Twelve VW extensometers were installed on the bridge in the positions shown in Figure 5. The strain gauges have a sensibility of 1 με and a total accuracy <0.5% in the range 1500 με. Anchor blocks have been mounted at the ends of each strain gauge bar to allow the sensor’s grouting in the indicated positions on the existing structure skin. The extensometers are grouped into three sets (one for each color shown in Figure 5), each of them managed by a junction box placed near the sensors. From each junction box, a shielded cable carries the signal to the wireless sensor node box mounted on the bridge deck (Figure 6). Here, an analog communication node enables sensors for wireless LoRaWAN communication. This layout is followed also by the four temperature probes installed in correspondence of positions A1 and A4 shown in Figure 5. LoRaWAN protocol is also used by the eight wireless triaxial MEMS accelerometers mounted under the bridge deck and on the middle beam of the external piers, as shown in Figure 7. Resolution is 14 bit (250 μg, 500 μg, 1 mg) and the accuracy ±250 μg. The accelerometer also integrates a temperature sensor. Data collected from the accelerometer system will not be discussed in this article but will be used for further investigations on the structural behavior of the bridge under dynamic loads.

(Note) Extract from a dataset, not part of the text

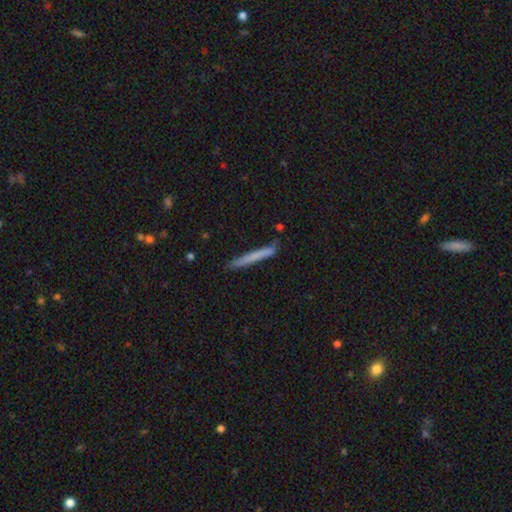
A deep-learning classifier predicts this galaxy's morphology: Smooth or featured? Predicted: smooth (p=0.67). How rounded? Predicted: cigar-shaped (p=0.97). Merging? Predicted: none (p=0.84).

Raw data collected by VW extensometers, temperature probes and accelerometers systems are wirelessly transmitted through a solar-powered LoRaWAN gateway with a data reception and transmission unit. This device, using LTE connectivity, sends data to an online server. The system has been designed to guarantee power supply during winter when the bridge is sunlit for only 3–4 h a day. All the sensors and devices concerning VW extensometers, temperature probes and MEMS accelerometers systems were provided by Geomax S.r.l. (Milan, Italy).

2.3. Workflow: Data Processing and Analysis

Except for some technical problems that emerged during the first months causing the interruption of the data acquisition flow, strain and temperature data are now continuously available. In this section, the workflow adopted will be described in detail.

The comparison of the results obtained by the two monitoring technologies was made at the positions identified by the twelve VW extensometers installed. To determine these positions on the D-FOS temperature and strain loops, which appear as a unique discrete profile composed of more than 1000 sampling points, a position mapping session was held. Once fixed to a local reference system, the points of interest on the D-FOS lines were detected with the support of the climbing workers by heating locally the cables with a portable heat gun for a few minutes. In this way, the positions near the strain gauges were determined both for the loose and the tight cable.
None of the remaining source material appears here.